──────── INPUT DATA ────────

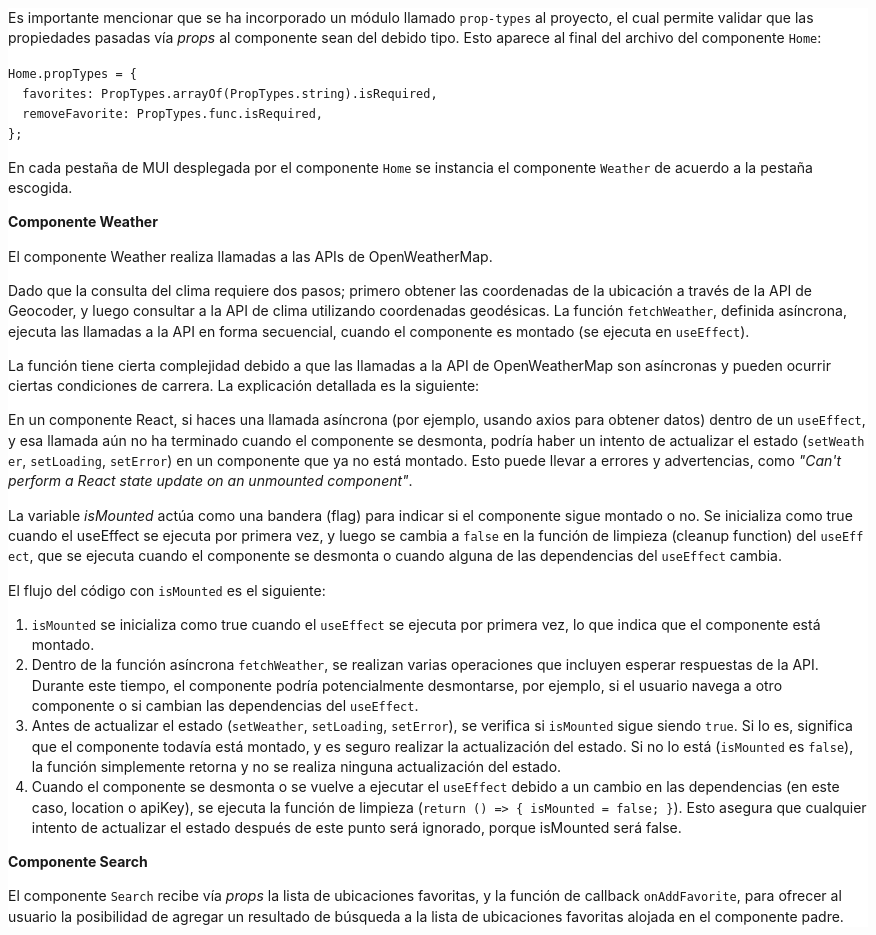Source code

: Es importante mencionar que se ha incorporado un módulo llamado `prop-types` al proyecto, el cual permite validar que las propiedades pasadas vía _props_ al componente sean del debido tipo. Esto aparece al final del archivo del componente `Home`:

```es6
Home.propTypes = {
  favorites: PropTypes.arrayOf(PropTypes.string).isRequired,
  removeFavorite: PropTypes.func.isRequired,
};
```

En cada pestaña de MUI desplegada por el componente `Home` se instancia el componente `Weather` de acuerdo a la pestaña escogida.

**Componente Weather**

El componente Weather realiza llamadas a las APIs de OpenWeatherMap.

Dado que la consulta del clima requiere dos pasos; primero obtener las coordenadas de la ubicación a través de la API de Geocoder, y luego consultar a la API de clima utilizando coordenadas geodésicas. La función `fetchWeather`, definida asíncrona, ejecuta las llamadas a la API en forma secuencial, cuando el componente es montado (se ejecuta en `useEffect`).

La función tiene cierta complejidad debido a que las llamadas a la API de OpenWeatherMap son asíncronas y pueden ocurrir ciertas condiciones de carrera. La explicación detallada es la siguiente:

En un componente React, si haces una llamada asíncrona (por ejemplo, usando axios para obtener datos) dentro de un `useEffect`, y esa llamada aún no ha terminado cuando el componente se desmonta, podría haber un intento de actualizar el estado (`setWeather`, `setLoading`, `setError`) en un componente que ya no está montado. Esto puede llevar a errores y advertencias, como _"Can't perform a React state update on an unmounted component"_.

La variable _isMounted_ actúa como una bandera (flag) para indicar si el componente sigue montado o no. Se inicializa como true cuando el useEffect se ejecuta por primera vez, y luego se cambia a `false` en la función de limpieza (cleanup function) del `useEffect`, que se ejecuta cuando el componente se desmonta o cuando alguna de las dependencias del `useEffect` cambia.

El flujo del código con `isMounted` es el siguiente:

1. `isMounted` se inicializa como true cuando el `useEffect` se ejecuta por primera vez, lo que indica que el componente está montado.
2. Dentro de la función asíncrona `fetchWeather`, se realizan varias operaciones que incluyen esperar respuestas de la API. Durante este tiempo, el componente podría potencialmente desmontarse, por ejemplo, si el usuario navega a otro componente o si cambian las dependencias del `useEffect`.
3. Antes de actualizar el estado (`setWeather`, `setLoading`, `setError`), se verifica si `isMounted` sigue siendo `true`. Si lo es, significa que el componente todavía está montado, y es seguro realizar la actualización del estado. Si no lo está (`isMounted` es `false`), la función simplemente retorna y no se realiza ninguna actualización del estado.
4. Cuando el componente se desmonta o se vuelve a ejecutar el `useEffect` debido a un cambio en las dependencias (en este caso, location o apiKey), se ejecuta la función de limpieza (`return () => { isMounted = false; }`). Esto asegura que cualquier intento de actualizar el estado después de este punto será ignorado, porque isMounted será false.

**Componente Search**

El componente `Search` recibe vía _props_ la lista de ubicaciones favoritas, y la función de callback `onAddFavorite`, para ofrecer al usuario la posibilidad de agregar un resultado de búsqueda a la lista de ubicaciones favoritas alojada en el componente padre.
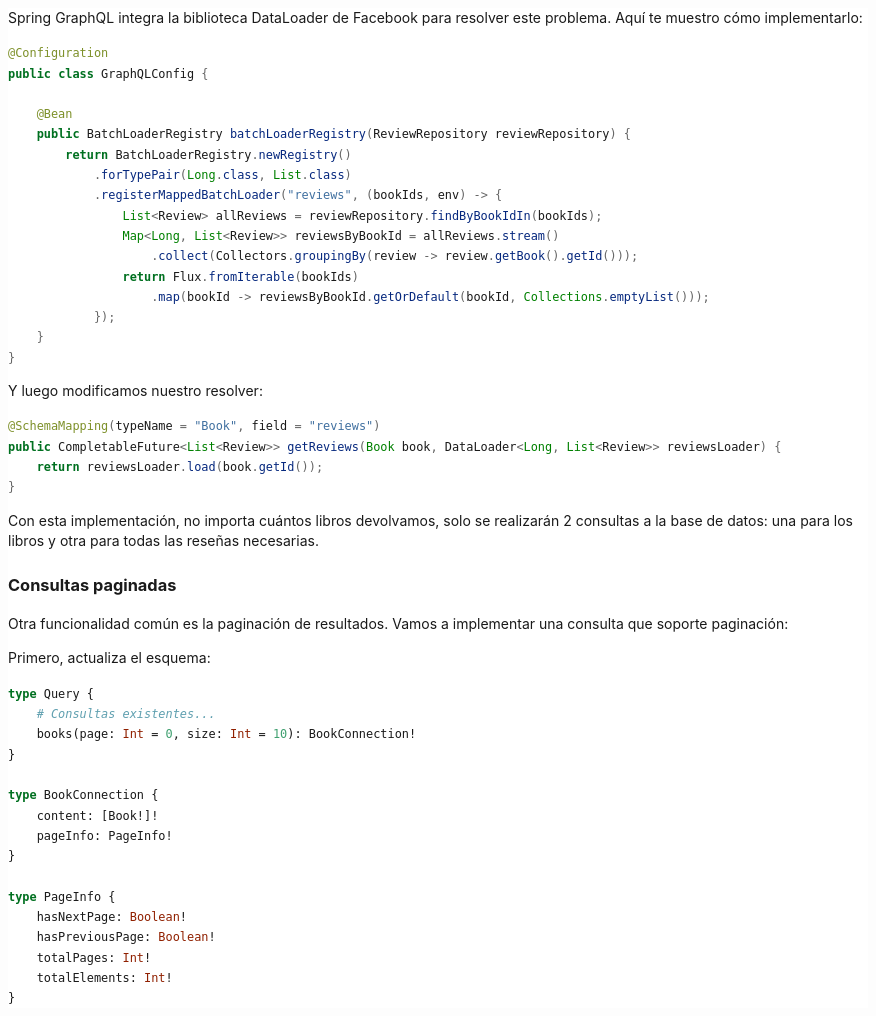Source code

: Spring GraphQL integra la biblioteca DataLoader de Facebook para resolver este problema. Aquí te muestro cómo implementarlo:

```java
@Configuration
public class GraphQLConfig {
    
    @Bean
    public BatchLoaderRegistry batchLoaderRegistry(ReviewRepository reviewRepository) {
        return BatchLoaderRegistry.newRegistry()
            .forTypePair(Long.class, List.class)
            .registerMappedBatchLoader("reviews", (bookIds, env) -> {
                List<Review> allReviews = reviewRepository.findByBookIdIn(bookIds);
                Map<Long, List<Review>> reviewsByBookId = allReviews.stream()
                    .collect(Collectors.groupingBy(review -> review.getBook().getId()));
                return Flux.fromIterable(bookIds)
                    .map(bookId -> reviewsByBookId.getOrDefault(bookId, Collections.emptyList()));
            });
    }
}
```

Y luego modificamos nuestro resolver:

```java
@SchemaMapping(typeName = "Book", field = "reviews")
public CompletableFuture<List<Review>> getReviews(Book book, DataLoader<Long, List<Review>> reviewsLoader) {
    return reviewsLoader.load(book.getId());
}
```

Con esta implementación, no importa cuántos libros devolvamos, solo se realizarán 2 consultas a la base de datos: una para los libros y otra para todas las reseñas necesarias.

### Consultas paginadas

Otra funcionalidad común es la paginación de resultados. Vamos a implementar una consulta que soporte paginación:

Primero, actualiza el esquema:

```graphql
type Query {
    # Consultas existentes...
    books(page: Int = 0, size: Int = 10): BookConnection!
}

type BookConnection {
    content: [Book!]!
    pageInfo: PageInfo!
}

type PageInfo {
    hasNextPage: Boolean!
    hasPreviousPage: Boolean!
    totalPages: Int!
    totalElements: Int!
}
```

────────

# TO DO:
Copy out the entries exactly. No pictures.

# SOLUTION TO THE EXERCISE:
Source code

: Es importante mencionar que se ha incorporado un módulo llamado `prop-types` al proyecto, el cual permite validar que las propiedades pasadas vía _props_ al componente sean del debido tipo. Esto aparece al final del archivo del componente `Home`:

```es6
Home.propTypes = {
  favorites: PropTypes.arrayOf(PropTypes.string).isRequired,
  removeFavorite: PropTypes.func.isRequired,
};
```

En cada pestaña de MUI desplegada por el componente `Home` se instancia el componente `Weather` de acuerdo a la pestaña escogida.

**Componente Weather**

El componente Weather realiza llamadas a las APIs de OpenWeatherMap.

Dado que la consulta del clima requiere dos pasos; primero obtener las coordenadas de la ubicación a través de la API de Geocoder, y luego consultar a la API de clima utilizando coordenadas geodésicas. La función `fetchWeather`, definida asíncrona, ejecuta las llamadas a la API en forma secuencial, cuando el componente es montado (se ejecuta en `useEffect`).

La función tiene cierta complejidad debido a que las llamadas a la API de OpenWeatherMap son asíncronas y pueden ocurrir ciertas condiciones de carrera. La explicación detallada es la siguiente:

En un componente React, si haces una llamada asíncrona (por ejemplo, usando axios para obtener datos) dentro de un `useEffect`, y esa llamada aún no ha terminado cuando el componente se desmonta, podría haber un intento de actualizar el estado (`setWeather`, `setLoading`, `setError`) en un componente que ya no está montado. Esto puede llevar a errores y advertencias, como _"Can't perform a React state update on an unmounted component"_.

La variable _isMounted_ actúa como una bandera (flag) para indicar si el componente sigue montado o no. Se inicializa como true cuando el useEffect se ejecuta por primera vez, y luego se cambia a `false` en la función de limpieza (cleanup function) del `useEffect`, que se ejecuta cuando el componente se desmonta o cuando alguna de las dependencias del `useEffect` cambia.

El flujo del código con `isMounted` es el siguiente:

1. `isMounted` se inicializa como true cuando el `useEffect` se ejecuta por primera vez, lo que indica que el componente está montado.
2. Dentro de la función asíncrona `fetchWeather`, se realizan varias operaciones que incluyen esperar respuestas de la API. Durante este tiempo, el componente podría potencialmente desmontarse, por ejemplo, si el usuario navega a otro componente o si cambian las dependencias del `useEffect`.
3. Antes de actualizar el estado (`setWeather`, `setLoading`, `setError`), se verifica si `isMounted` sigue siendo `true`. Si lo es, significa que el componente todavía está montado, y es seguro realizar la actualización del estado. Si no lo está (`isMounted` es `false`), la función simplemente retorna y no se realiza ninguna actualización del estado.
4. Cuando el componente se desmonta o se vuelve a ejecutar el `useEffect` debido a un cambio en las dependencias (en este caso, location o apiKey), se ejecuta la función de limpieza (`return () => { isMounted = false; }`). Esto asegura que cualquier intento de actualizar el estado después de este punto será ignorado, porque isMounted será false.

**Componente Search**

El componente `Search` recibe vía _props_ la lista de ubicaciones favoritas, y la función de callback `onAddFavorite`, para ofrecer al usuario la posibilidad de agregar un resultado de búsqueda a la lista de ubicaciones favoritas alojada en el componente padre.
Source code

: Spring GraphQL integra la biblioteca DataLoader de Facebook para resolver este problema. Aquí te muestro cómo implementarlo:

```java
@Configuration
public class GraphQLConfig {
    
    @Bean
    public BatchLoaderRegistry batchLoaderRegistry(ReviewRepository reviewRepository) {
        return BatchLoaderRegistry.newRegistry()
            .forTypePair(Long.class, List.class)
            .registerMappedBatchLoader("reviews", (bookIds, env) -> {
                List<Review> allReviews = reviewRepository.findByBookIdIn(bookIds);
                Map<Long, List<Review>> reviewsByBookId = allReviews.stream()
                    .collect(Collectors.groupingBy(review -> review.getBook().getId()));
                return Flux.fromIterable(bookIds)
                    .map(bookId -> reviewsByBookId.getOrDefault(bookId, Collections.emptyList()));
            });
    }
}
```

Y luego modificamos nuestro resolver:

```java
@SchemaMapping(typeName = "Book", field = "reviews")
public CompletableFuture<List<Review>> getReviews(Book book, DataLoader<Long, List<Review>> reviewsLoader) {
    return reviewsLoader.load(book.getId());
}
```

Con esta implementación, no importa cuántos libros devolvamos, solo se realizarán 2 consultas a la base de datos: una para los libros y otra para todas las reseñas necesarias.

### Consultas paginadas

Otra funcionalidad común es la paginación de resultados. Vamos a implementar una consulta que soporte paginación:

Primero, actualiza el esquema:

```graphql
type Query {
    # Consultas existentes...
    books(page: Int = 0, size: Int = 10): BookConnection!
}

type BookConnection {
    content: [Book!]!
    pageInfo: PageInfo!
}

type PageInfo {
    hasNextPage: Boolean!
    hasPreviousPage: Boolean!
    totalPages: Int!
    totalElements: Int!
}
```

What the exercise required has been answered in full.